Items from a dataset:

● ● ●

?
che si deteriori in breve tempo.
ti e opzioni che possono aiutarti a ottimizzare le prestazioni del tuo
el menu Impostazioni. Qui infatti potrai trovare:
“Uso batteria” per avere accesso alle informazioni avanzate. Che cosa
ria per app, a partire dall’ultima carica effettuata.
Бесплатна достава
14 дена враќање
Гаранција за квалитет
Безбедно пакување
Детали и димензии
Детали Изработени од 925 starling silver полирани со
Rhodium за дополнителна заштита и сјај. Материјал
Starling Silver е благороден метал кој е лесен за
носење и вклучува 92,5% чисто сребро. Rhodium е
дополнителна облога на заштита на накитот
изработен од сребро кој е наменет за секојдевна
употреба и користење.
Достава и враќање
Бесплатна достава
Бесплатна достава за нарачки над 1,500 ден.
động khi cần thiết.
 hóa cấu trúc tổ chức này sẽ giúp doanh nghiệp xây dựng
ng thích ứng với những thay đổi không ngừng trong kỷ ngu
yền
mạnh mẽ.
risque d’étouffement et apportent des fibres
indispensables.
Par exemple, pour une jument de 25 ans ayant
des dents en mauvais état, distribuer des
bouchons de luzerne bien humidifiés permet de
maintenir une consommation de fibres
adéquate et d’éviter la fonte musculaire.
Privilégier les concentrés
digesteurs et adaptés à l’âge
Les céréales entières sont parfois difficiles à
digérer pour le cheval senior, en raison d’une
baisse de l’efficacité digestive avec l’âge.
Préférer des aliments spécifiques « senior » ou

● ● ●

> [Your instructions]: Each line from the one containing "bouchons de luzerne bien humidifiés permet de" to the final line of the entries above must be returned exactly, and no other line may appear.

> [Finished task]:
bouchons de luzerne bien humidifiés permet de
maintenir une consommation de fibres
adéquate et d’éviter la fonte musculaire.
Privilégier les concentrés
digesteurs et adaptés à l’âge
Les céréales entières sont parfois difficiles à
digérer pour le cheval senior, en raison d’une
baisse de l’efficacité digestive avec l’âge.
Préférer des aliments spécifiques « senior » ou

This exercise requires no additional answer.